Extracted page text data
◆ ◆ ◆ ◆ ◆ ◆ ◆

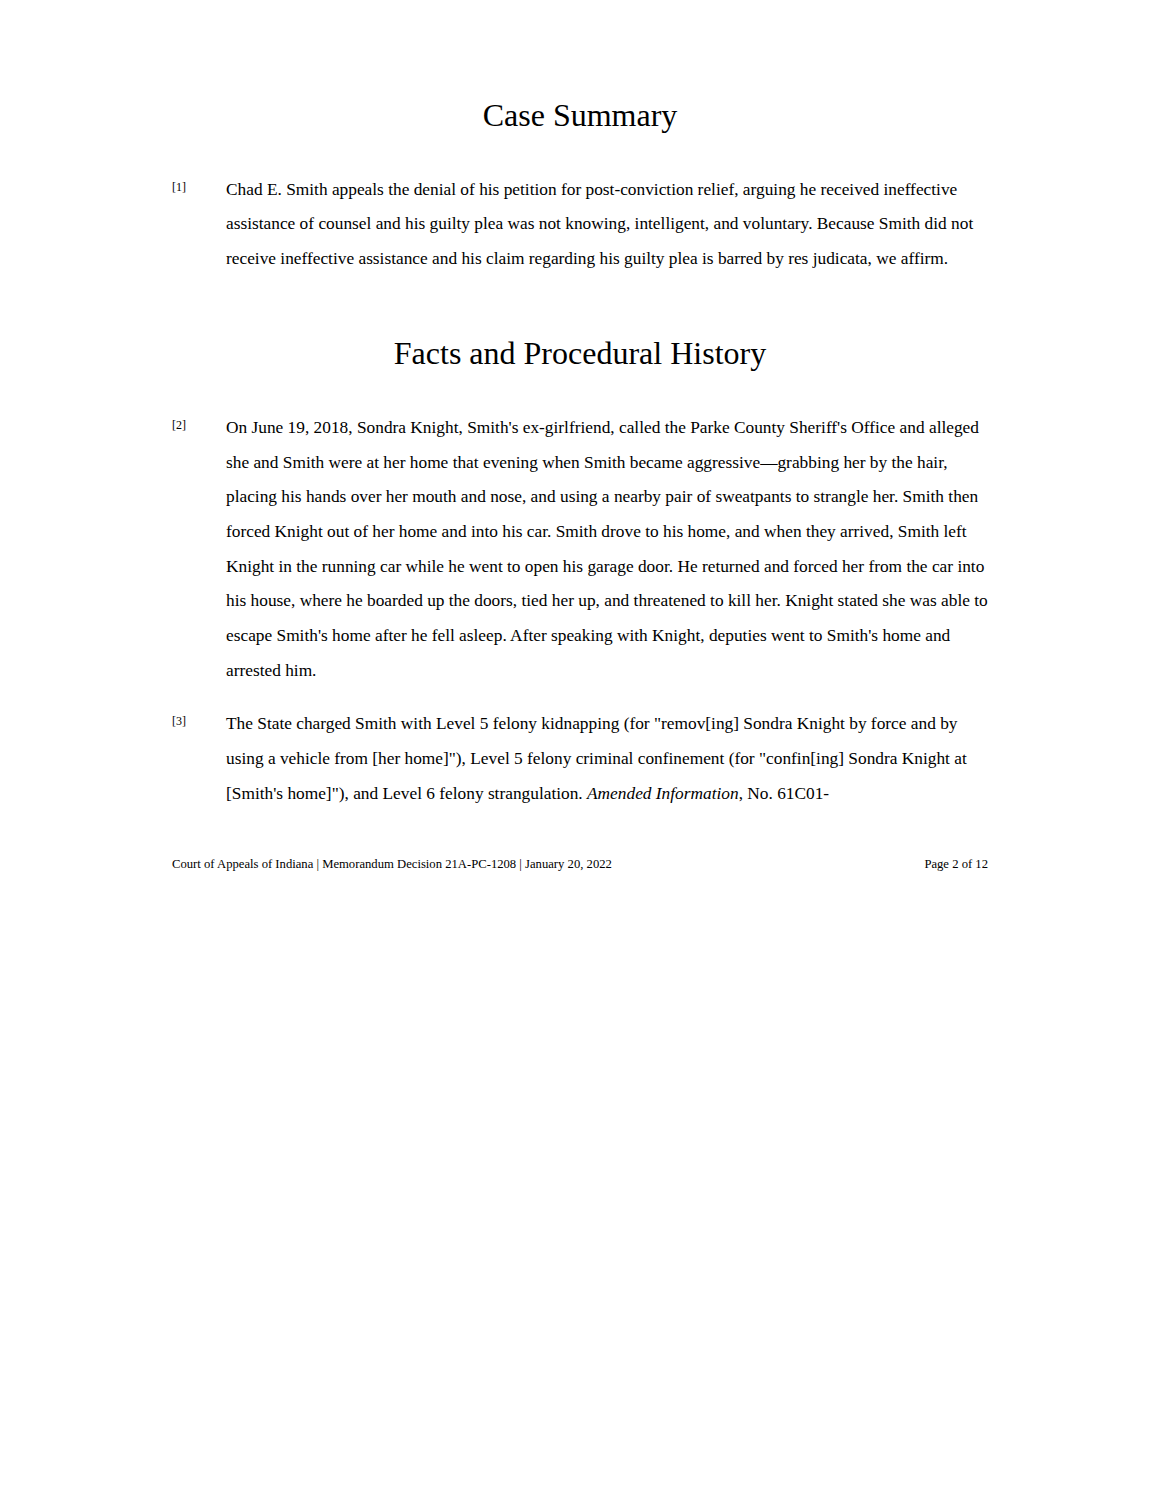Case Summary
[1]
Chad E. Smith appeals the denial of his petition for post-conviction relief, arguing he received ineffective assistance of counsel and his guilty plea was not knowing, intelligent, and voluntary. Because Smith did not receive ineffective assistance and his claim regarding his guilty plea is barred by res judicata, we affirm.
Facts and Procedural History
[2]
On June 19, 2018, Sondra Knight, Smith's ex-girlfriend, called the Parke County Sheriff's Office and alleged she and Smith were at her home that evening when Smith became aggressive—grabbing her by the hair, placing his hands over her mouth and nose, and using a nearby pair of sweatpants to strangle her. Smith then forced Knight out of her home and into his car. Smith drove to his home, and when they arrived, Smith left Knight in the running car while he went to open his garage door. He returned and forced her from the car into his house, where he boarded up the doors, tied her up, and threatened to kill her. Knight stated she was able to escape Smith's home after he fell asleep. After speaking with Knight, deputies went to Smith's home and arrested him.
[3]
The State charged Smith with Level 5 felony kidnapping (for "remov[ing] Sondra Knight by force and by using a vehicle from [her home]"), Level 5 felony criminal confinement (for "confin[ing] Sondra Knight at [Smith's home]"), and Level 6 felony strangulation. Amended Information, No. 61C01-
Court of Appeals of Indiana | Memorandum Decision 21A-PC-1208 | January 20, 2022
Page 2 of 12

◆ ◆ ◆ ◆ ◆ ◆ ◆

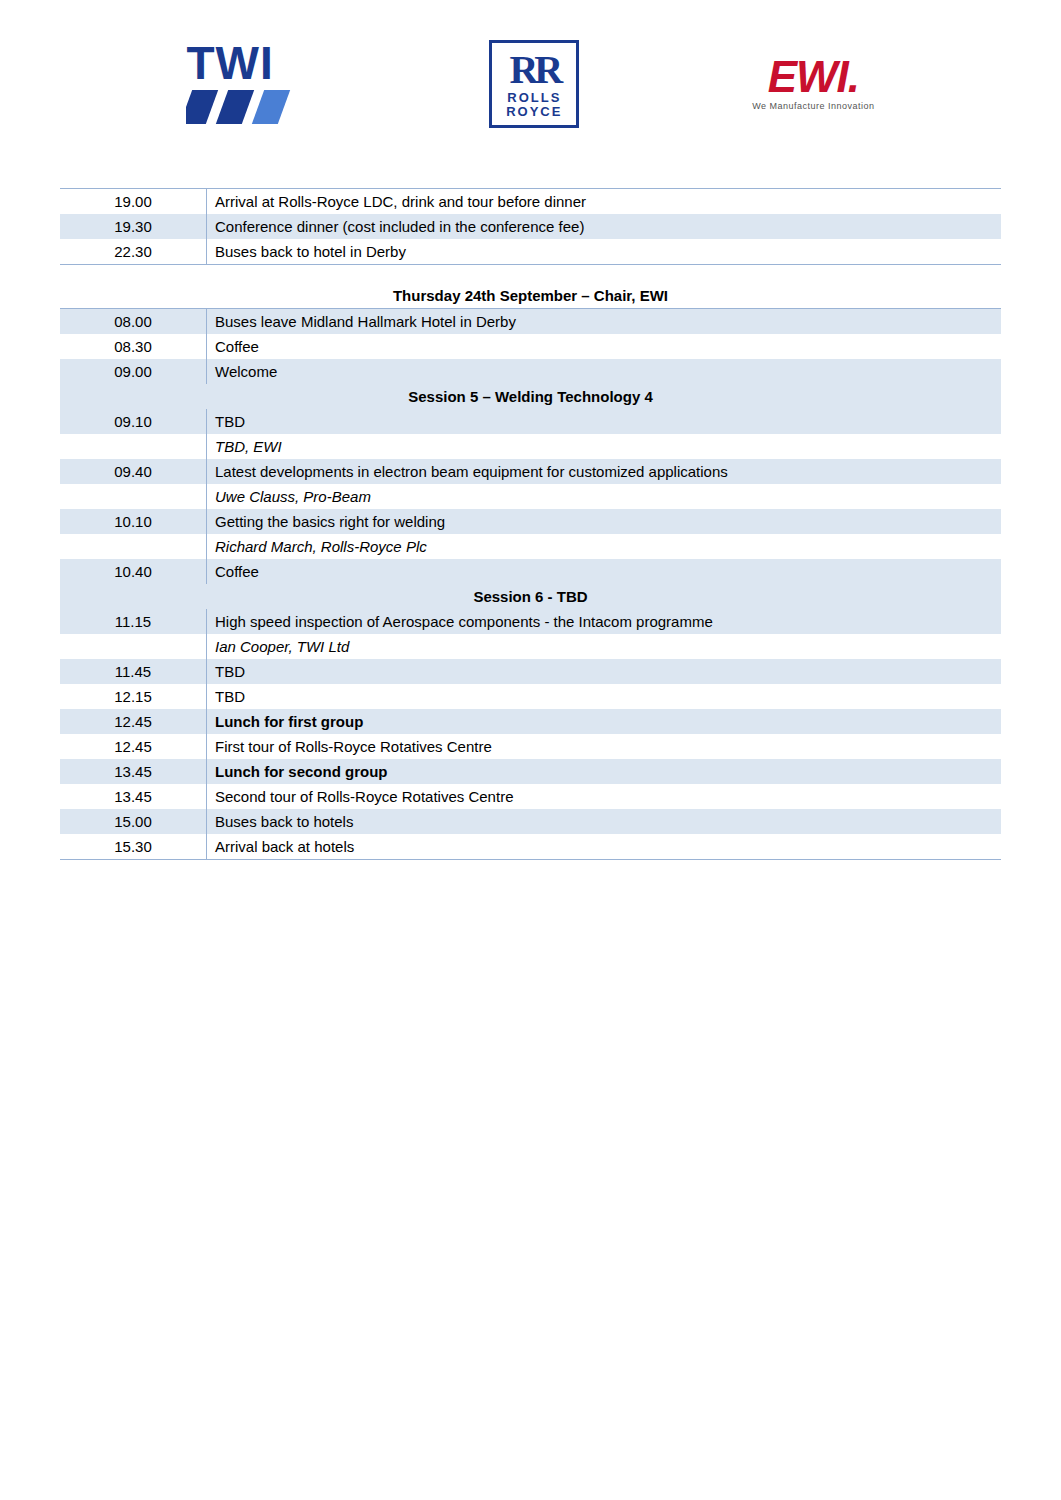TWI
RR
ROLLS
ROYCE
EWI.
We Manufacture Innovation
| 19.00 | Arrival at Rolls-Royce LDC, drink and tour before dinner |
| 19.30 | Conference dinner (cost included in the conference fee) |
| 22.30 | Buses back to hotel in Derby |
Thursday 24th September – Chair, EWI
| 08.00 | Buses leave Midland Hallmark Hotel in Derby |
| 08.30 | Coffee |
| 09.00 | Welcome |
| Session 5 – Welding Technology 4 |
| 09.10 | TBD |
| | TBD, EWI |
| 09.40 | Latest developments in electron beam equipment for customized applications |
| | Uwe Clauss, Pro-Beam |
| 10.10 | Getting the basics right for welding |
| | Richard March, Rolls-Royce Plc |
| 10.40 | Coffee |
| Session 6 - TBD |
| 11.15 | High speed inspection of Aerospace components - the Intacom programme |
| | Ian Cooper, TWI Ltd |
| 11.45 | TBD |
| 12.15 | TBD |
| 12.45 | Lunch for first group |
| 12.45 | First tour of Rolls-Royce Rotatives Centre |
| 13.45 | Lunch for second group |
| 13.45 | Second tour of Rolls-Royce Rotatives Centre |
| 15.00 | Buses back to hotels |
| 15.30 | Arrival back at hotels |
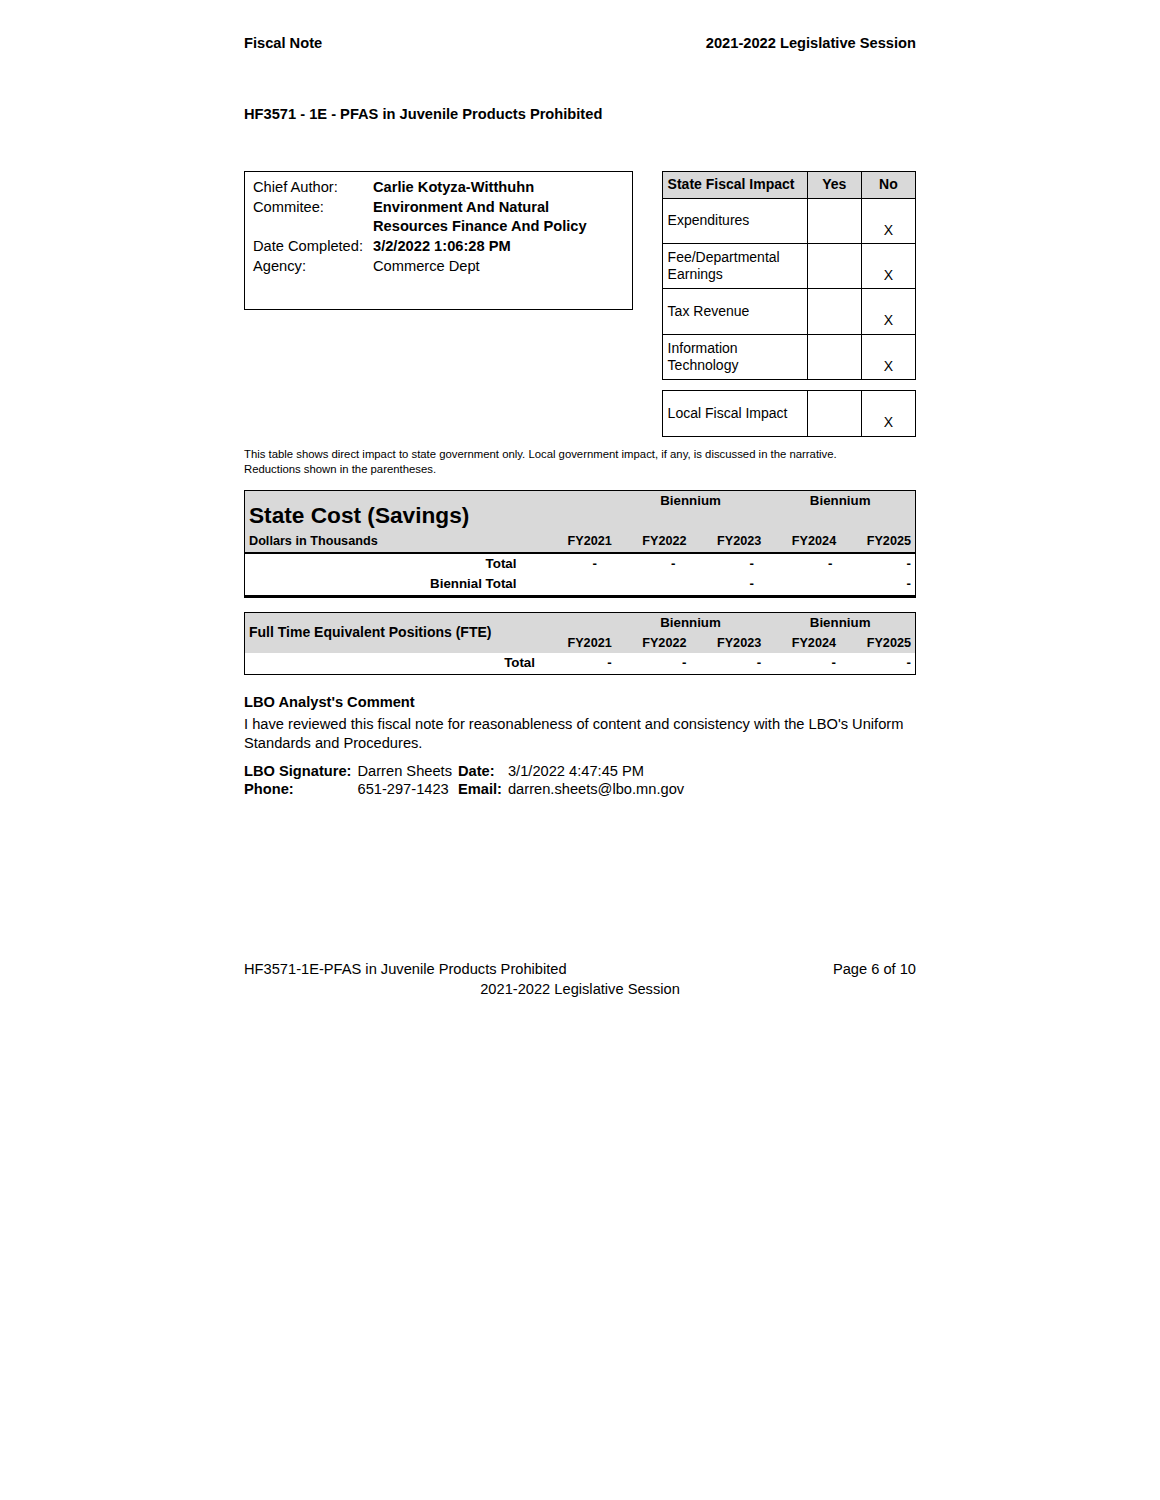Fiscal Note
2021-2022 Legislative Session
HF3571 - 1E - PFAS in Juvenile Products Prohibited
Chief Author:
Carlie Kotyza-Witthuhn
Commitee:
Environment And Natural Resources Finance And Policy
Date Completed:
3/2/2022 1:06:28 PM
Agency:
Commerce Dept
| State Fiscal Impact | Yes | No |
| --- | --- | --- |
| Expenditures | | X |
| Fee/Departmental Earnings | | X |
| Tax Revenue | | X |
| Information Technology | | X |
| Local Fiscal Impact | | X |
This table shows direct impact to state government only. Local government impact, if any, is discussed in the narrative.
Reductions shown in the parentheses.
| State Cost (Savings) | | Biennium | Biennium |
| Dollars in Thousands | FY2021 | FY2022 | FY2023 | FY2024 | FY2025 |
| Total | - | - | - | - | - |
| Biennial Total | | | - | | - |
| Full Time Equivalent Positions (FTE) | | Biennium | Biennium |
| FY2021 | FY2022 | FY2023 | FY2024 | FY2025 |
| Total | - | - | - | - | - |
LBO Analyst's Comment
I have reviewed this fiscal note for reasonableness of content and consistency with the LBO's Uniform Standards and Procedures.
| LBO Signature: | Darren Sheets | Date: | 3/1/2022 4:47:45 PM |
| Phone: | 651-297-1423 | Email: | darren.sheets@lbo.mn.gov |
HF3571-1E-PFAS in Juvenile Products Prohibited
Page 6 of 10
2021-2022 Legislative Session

◆ ◆ ◆ ◆ ◆ ◆ ◆

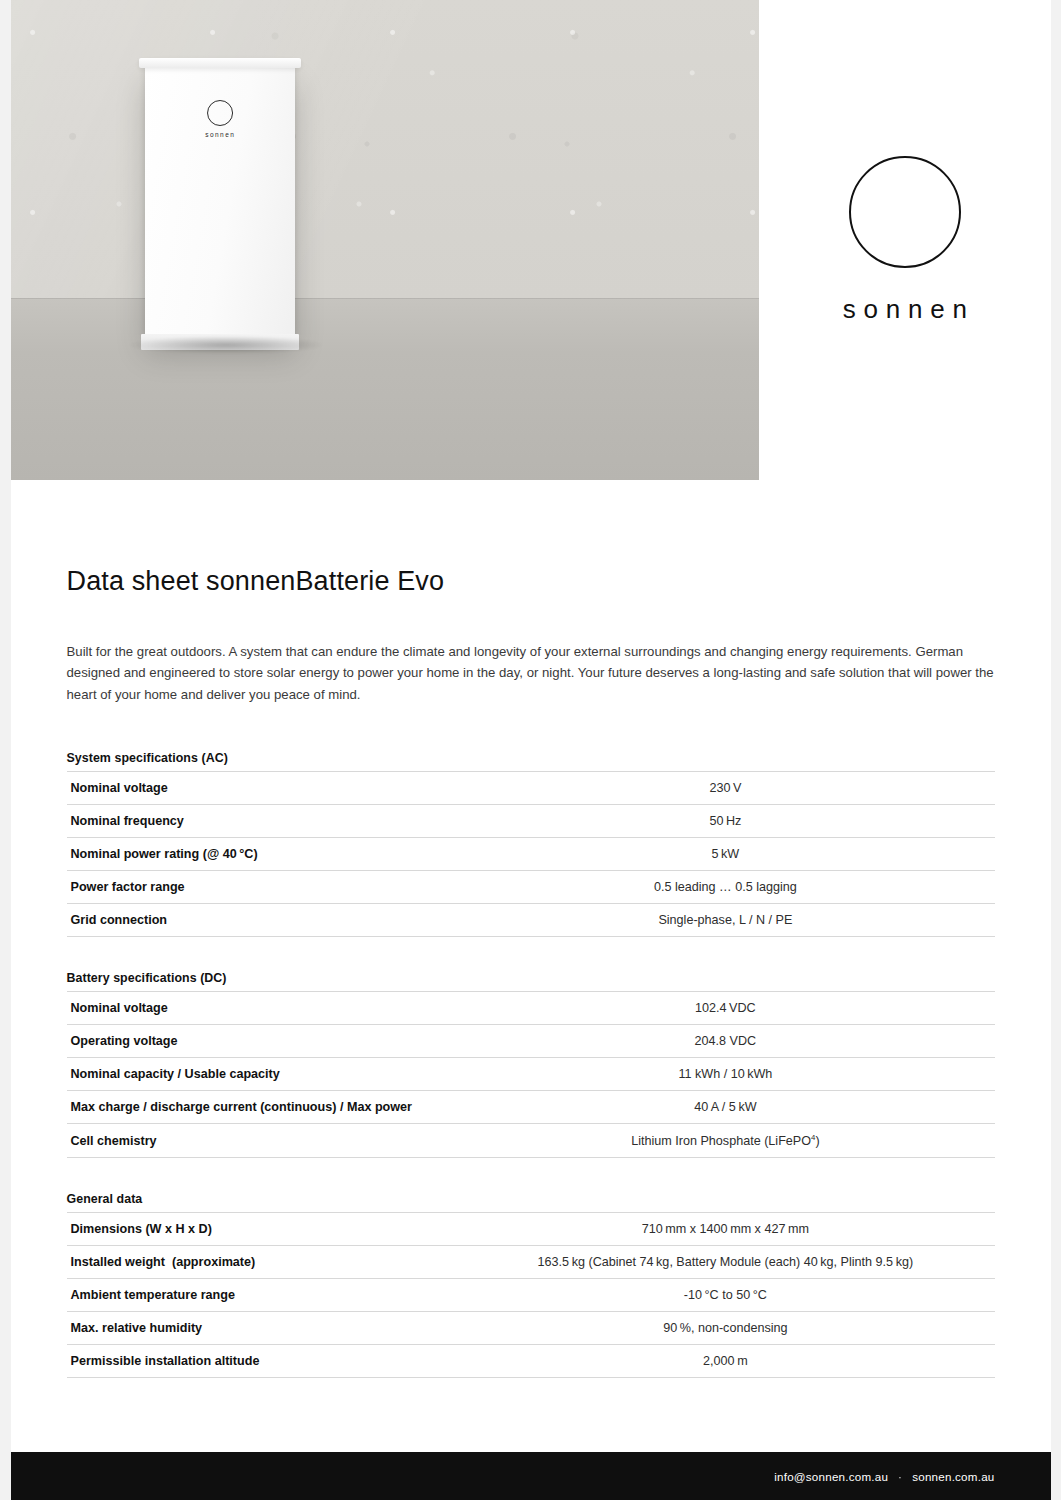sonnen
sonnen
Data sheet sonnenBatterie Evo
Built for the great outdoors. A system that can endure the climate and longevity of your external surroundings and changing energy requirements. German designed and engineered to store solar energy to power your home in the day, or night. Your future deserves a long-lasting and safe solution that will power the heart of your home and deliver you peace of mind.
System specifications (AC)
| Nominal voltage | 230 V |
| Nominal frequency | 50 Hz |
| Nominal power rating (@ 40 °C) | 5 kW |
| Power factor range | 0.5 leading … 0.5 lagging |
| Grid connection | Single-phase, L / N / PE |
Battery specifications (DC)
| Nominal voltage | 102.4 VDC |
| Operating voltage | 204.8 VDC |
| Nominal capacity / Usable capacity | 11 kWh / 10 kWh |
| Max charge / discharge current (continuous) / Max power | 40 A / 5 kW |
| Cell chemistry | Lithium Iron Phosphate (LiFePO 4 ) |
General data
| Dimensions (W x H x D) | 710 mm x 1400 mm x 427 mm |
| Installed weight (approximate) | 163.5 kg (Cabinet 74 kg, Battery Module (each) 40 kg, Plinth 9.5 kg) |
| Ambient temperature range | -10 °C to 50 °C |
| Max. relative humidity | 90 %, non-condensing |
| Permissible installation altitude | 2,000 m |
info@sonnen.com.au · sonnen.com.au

◆ ◆ ◆ ◆ ◆ ◆ ◆

## Instructions for the task
Look above for the line with "to hotel in Derby |"; retype exactly that line, every line after it up to the line with "Clauss, Pro-Beam |", and that line too, nothing else.

## Response area
| 22.30 | Buses back to hotel in Derby |
Thursday 24th September – Chair, EWI
| 08.00 | Buses leave Midland Hallmark Hotel in Derby |
| 08.30 | Coffee |
| 09.00 | Welcome |
| Session 5 – Welding Technology 4 |
| 09.10 | TBD |
| | TBD, EWI |
| 09.40 | Latest developments in electron beam equipment for customized applications |
| | Uwe Clauss, Pro-Beam |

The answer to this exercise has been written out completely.